Congratulations to Dr. Kenneth Merrill, who successfully defended his dissertation on April 13 titled, Domains of Convenience: Open ccTLDs and the geopolitics of Internet governance.
Chaired by Internet Governance Lab Co-Director Dr. Laura DeNardis, Ken's committee also included Internet Governance Lab Faculty Fellows Dr. Kathryn Montgomery and Dr. Patricia Aufderheide, Co-Director Dr. Derrick Cogburn, and Internet Governance Lab affiliated scholar Dr. Francesca Musiani of the Institute for Communication Sciences at the French National Centre for Scientific Research, who served as the outside reader.

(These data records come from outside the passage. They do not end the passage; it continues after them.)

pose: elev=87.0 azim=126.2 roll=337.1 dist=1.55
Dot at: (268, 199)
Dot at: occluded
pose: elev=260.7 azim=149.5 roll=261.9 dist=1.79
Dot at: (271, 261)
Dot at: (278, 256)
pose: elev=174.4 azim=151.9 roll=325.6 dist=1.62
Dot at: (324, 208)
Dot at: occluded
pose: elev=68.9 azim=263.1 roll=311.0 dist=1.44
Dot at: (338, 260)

Dr. Merrill's project draws on multiple case studies to investigate the ways in which so-called "open" country code top-level domain names (ccTLDs) (ccTLDs with no local presence requirements) mediate global debates over Internet governance. Specifically, it focuses on three cases in which open ccTLDs became implicated in cross-border controversies over (1) political censorship (wikileaks.ch), (2) intellectual property rights enforcement (rojadirecta.me), and (3) cybercrime (the redelegation of .TK). Drawing on an interpretive comparative approach, the project uses interviews with ccTLD technical operators, regulators, civil society groups, and users, as well as analysis of relevant documents (e.g. registry and registrar policies, court documents, media reports, and minutes from various governance fora) to examine the outsized role that open ccTLDs play in the networked information economy. Identifying the "commodification of sovereignty" as a key component in the co-production of open ccTLDs, the project draws on a sociotechnical approach to examine the ways in which these country-specific identifiers simultaneously reinforce and undermine notions of sovereignty in cyberspace and the consequences this poses for Internet governance.